Дневник сельского священника (Бернанос) - страница 78

Наверно, я очень неточно передаю собственные слова, так как память моя не сохранила почти ничего определенного, кроме перемен ее лица, на котором, как мне казалось, я их читал.

- Довольно! - сказала она глухим голосом. И только ее глаза не просили пощады. Никогда я не видал, да и не увижу, наверно, такого неумолимого лица. И, однако, я предчувствовал почему-то, что это - самое отчаянное, самое последнее ее усилие противоборствовать Спасителю, что грех выходит из нее. Чего стоят все разговоры о молодости, о старости? Разве страдальческое лицо, которое я видел перед собой, не было еще несколько недель тому назад совсем детским? Теперь я не смог бы определить его возраста, а может, у него и в самом деле не было возраста? У гордыни нет возраста. Да и у страданья тоже, в конце концов.

Она ушла, не проронив больше ни слова, внезапно, после долгой паузы... Что я наделал!

Вернулся очень поздно из Обена, где мне нужно было навестить после ужина больных. Нечего и пытаться уснуть.

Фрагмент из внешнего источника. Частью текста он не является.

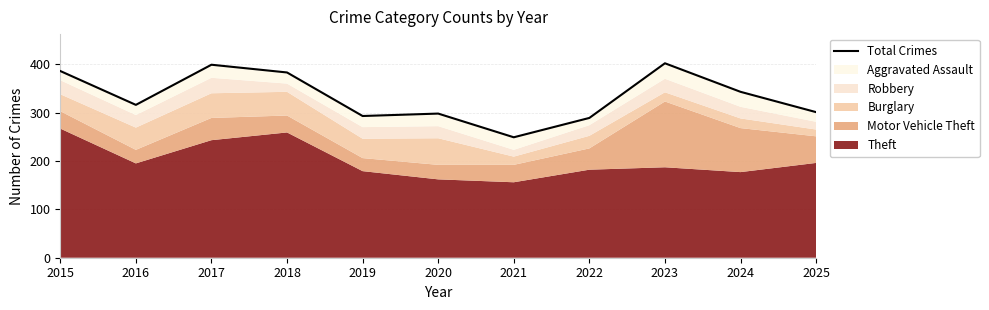

Which label corresponds to the largest value in the chart?

2023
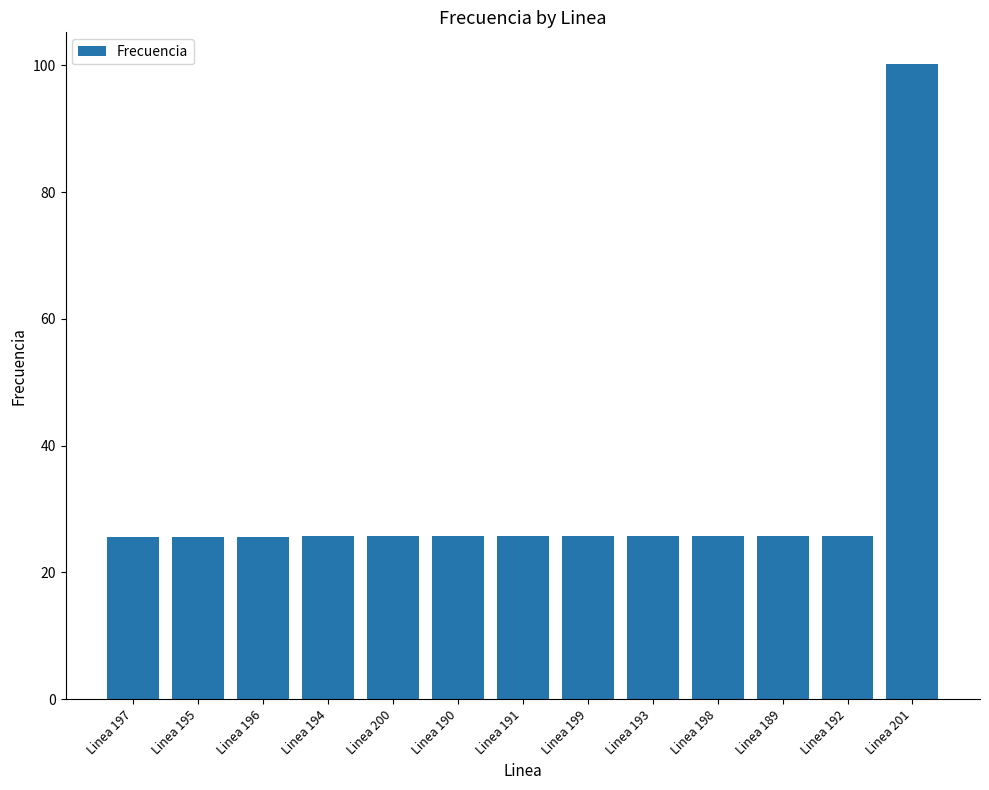

What is the minimum value shown in the chart?

25.7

Как я дал ей уйти в такую минуту? И даже не спросил, чего она ждет от меня.

Письмо все еще у меня в кармане, но я только сейчас прочел надпись на конверте: оно адресовано г-ну графу.

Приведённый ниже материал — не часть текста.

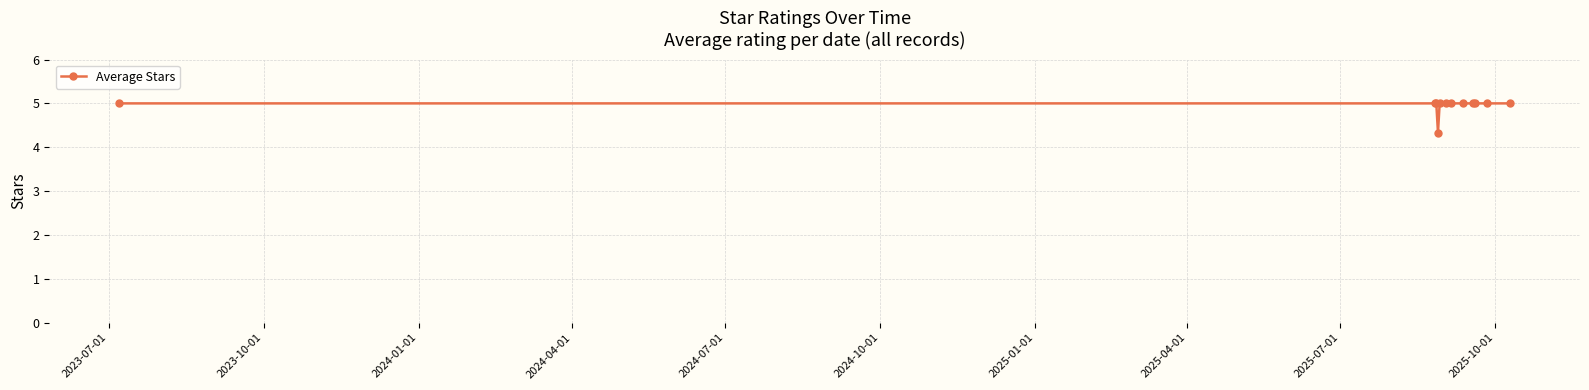

What is the greatest value displayed?

5.0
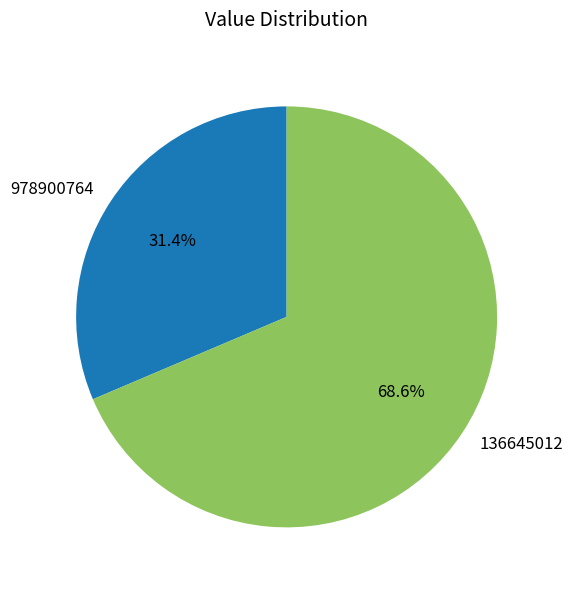

What is the smallest slice in the pie chart?

978900764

Боль в глубине живота "сверлит" все так же, отдает даже в спину. Непрерывно мутит. Я почти счастлив, что не могу думать: лютая боль отвлекает от душевной тоски. Вспоминаю норовистых коней - мальчишкой я ходил смотреть, как их подковывает кузнец Кардино. Как только вымокшая в крови и пене веревка стягивала их ноздри, бедные животные смирялись, прижав уши и дрожа на своих высоких ногах. "Ну что, получил свое, дурачок!" - говорил кузнец с громким хохотом.

Вот и я тоже - получил свое.

Боль вдруг прошла. Она была, впрочем, такой неотступной и ровной, что я, вдобавок донельзя утомленный, почти задремал. Когда она отступила, я вскочил - в висках у меня стучало, но сознание было чудовищно ясным - с ощущением, с уверенностью, что слышал, как меня окликнули...

Лампа еще горела на столе.

Я обошел сад: ни души. Я знал, что никого не найду. Все до сих пор кажется мне сном, но каждая его подробность встает передо мной с необычайной отчетливостью, словно освещенная внутренним светом, каким-то ледяным озарением, не оставляющим ни одного темного угла, где я мог бы укрыться, чтобы обрести хоть каплю покоя... Наверно, так видит себя человек по ту сторону смерти. Господи, что я наделал!

Вот уже несколько недель, как я не молился, не мог молиться. Не мог? Как знать? Эту благодать благодатей нужно заслужить, как и всякую другую, а я, без сомнения, не был ее достоин. Короче, Бог меня покинул. Тут нет сомнений. Отныне я был - ничто, я таил это от всех! Хуже того: я кичился тем, что молчу, я считал свое молчание прекрасным, героическим. Правда, я попытался повидать г-на торсийского кюре. Но мне надлежало броситься к ногам того, кто надо мной поставлен, - г-на бланжермонского благочинного. Я обязан был сказать ему: "Я больше не в состоянии руководить приходом, мне не хватает для этого ни осмотрительности, ни способности суждения, ни здравого смысла, ни истинного смирения. Еще несколько дней тому назад я позволял себе судить вас, я вас почти презирал. Бог меня наказал. Отошлите меня в мою семинарию, я опасен для прихожан".